Other creative spaces can be found here.
I started the DT-PACE IV chemotherapy today – my switch to peritoneal dialysis (PD) caused a bit of delay will things were thunk about. I said to the blook pharmacist this morning that I believed I was causing them a problem, he agreed and said I was really testing them. The renal doctor called to see me again for the fourth time, however its the first time I was actually ‘in’. Tuesday with not having anything scheduled I’d been allowed out and after a trip into Primark would have come back with clothing if I’d been able to remember my credit card pin. The third time the doc called yesterday morning I was having a shower. The only concern he had about the schedule was that it resulted in me restarting the PD at midnight when he thought surely nine would have been better. As it is I only got hooked up at quarter to one so by the time the bags have run through its probably going to be three o’clock Saturday morning that I need to start up again. As you may have gathered I am being allowed to do the PD during the treatment, rather than having to go down for the haemodialysis (HD). He must have thought that I looked way too enthusiastic having to get up at 12 even to pop a bag of fluid in but bascially I’m just estatic that I don’t have to go back to HD – and can only think he doesn’t know what sort irrate hours and late nights this can entail for inpatients – like the time I went down at ten past midnight so got back to my bed at 4.20 am!

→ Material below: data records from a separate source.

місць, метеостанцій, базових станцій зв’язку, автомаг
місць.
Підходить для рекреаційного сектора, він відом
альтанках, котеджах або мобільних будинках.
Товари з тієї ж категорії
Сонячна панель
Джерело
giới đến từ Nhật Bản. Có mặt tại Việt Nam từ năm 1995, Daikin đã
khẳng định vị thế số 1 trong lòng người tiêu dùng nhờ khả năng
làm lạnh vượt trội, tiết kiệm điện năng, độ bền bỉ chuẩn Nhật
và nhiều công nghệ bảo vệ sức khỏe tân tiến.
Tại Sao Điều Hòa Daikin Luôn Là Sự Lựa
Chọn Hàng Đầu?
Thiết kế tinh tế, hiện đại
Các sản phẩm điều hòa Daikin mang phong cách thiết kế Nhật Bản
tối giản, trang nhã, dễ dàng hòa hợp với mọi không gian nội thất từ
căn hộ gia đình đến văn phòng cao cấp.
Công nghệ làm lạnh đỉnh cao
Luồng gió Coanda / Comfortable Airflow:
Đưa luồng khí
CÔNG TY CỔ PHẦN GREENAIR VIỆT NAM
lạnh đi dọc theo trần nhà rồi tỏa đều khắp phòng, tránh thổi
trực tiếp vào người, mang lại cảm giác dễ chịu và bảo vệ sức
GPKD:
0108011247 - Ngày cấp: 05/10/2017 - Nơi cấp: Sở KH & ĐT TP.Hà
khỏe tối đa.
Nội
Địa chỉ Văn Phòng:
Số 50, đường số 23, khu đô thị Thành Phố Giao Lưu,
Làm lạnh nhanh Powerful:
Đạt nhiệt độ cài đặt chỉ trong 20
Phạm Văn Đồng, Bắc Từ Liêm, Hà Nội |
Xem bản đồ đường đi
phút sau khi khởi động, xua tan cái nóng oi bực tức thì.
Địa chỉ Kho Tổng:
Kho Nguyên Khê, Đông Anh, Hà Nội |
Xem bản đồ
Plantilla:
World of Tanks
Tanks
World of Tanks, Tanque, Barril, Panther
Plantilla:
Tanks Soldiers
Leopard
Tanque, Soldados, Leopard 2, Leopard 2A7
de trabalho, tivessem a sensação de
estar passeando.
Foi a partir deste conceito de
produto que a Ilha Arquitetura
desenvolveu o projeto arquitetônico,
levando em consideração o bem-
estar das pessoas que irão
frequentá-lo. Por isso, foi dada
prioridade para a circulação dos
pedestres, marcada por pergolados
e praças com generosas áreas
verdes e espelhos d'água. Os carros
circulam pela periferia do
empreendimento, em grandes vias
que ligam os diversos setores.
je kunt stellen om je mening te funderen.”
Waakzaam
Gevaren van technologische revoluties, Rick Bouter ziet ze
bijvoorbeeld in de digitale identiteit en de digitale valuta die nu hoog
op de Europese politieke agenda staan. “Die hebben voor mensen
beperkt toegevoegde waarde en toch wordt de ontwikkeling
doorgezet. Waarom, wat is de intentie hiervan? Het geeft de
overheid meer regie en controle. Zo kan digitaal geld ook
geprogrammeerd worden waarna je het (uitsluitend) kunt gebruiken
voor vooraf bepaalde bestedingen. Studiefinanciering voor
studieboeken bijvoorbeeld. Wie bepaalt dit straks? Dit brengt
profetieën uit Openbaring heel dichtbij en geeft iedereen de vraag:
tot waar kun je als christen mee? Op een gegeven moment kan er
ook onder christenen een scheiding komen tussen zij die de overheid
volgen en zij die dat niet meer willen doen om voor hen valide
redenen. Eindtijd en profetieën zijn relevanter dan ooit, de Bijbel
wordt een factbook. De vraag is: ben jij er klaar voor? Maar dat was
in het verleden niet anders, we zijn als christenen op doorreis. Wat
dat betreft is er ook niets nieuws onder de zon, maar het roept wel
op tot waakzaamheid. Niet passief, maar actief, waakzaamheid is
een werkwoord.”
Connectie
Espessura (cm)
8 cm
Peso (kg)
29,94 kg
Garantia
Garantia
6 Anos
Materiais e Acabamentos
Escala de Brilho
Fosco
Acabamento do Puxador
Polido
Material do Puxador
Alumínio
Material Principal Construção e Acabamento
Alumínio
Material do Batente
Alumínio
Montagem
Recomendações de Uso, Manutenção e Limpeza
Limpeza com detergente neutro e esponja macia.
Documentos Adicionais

After getting back from my non-shopping spree on Tuesday B took me out for tea – fish and chips which I had to stop eating part way through as I felt sick and got chastised for not asking for an anti-sickness tablet – I forgot! It didn’t help that he knew I’d been sick at lunch time at the tiniest taste of Pot Noodle.
Oh, and tomorrow I get to have a biopsy needle stuck in the bump on the back of my head as the x-ray report says my skull is fine – which is good since when I was diagnosed the x-ray showed a lorra, lorra lytic lesions. I’m think I may have to come up with a convicing ‘Silly me I forgot but I do know remember bumping it’ – depending on the size of the needle!
oooo your blanket is amazing!! I just completed a baby blanket but it’s a little crazy looking haha!!
Before I had Liv, I used to do some patchwork quilting, by machine of course. There was a pattern just like this hexagon blanket you’re making and they called it “Grandmother’s flower garden.” It has always been one of my favorite quilt patterns, though I’ve never made one and know I don’t posess the patience(I think it has to be all hand-sewn together), but this is just gorgeous in knit, P. I LUV how it looks with that pinwheel effect within the hexagon. This is a real beauty!
Thanks for showing us how that went together … I was having difficulty imagining it, but now i get it (I think!). Hope your knitting has recovered from its bath!!
I’d be running away at speed at the thought of that needle … hope it’s a teeny, tiny one. I remember screaming the ward down as a child when they came to drain some fluid from my knee with a needle about the diameter of a drinking straw (well, that’s how I remember it, anyway!). I’m a complete wuss and have absolutely no idea how you get through some of these tests / treatments. Hope all goes smoothly today.
I’m glad Fiona understands as I’m still as confused as a jack russell in a pet shop. (All those tasty meals behind glass!)
The blanket is stunning. As is your continued good humor.
The green looks like it was always there – fab colourscheme, Mrs!
Would you have known about the bump on your head if you had hair, I wonder? FL’s joke about lytic lesions of the skull is that his “head is like a sieve” – ho ho ho! 😉 Glad to hear you are enjoying the mad hospital night life!
What a lovely set of colors on that blanket, and what I’m intending is all the exams are going well.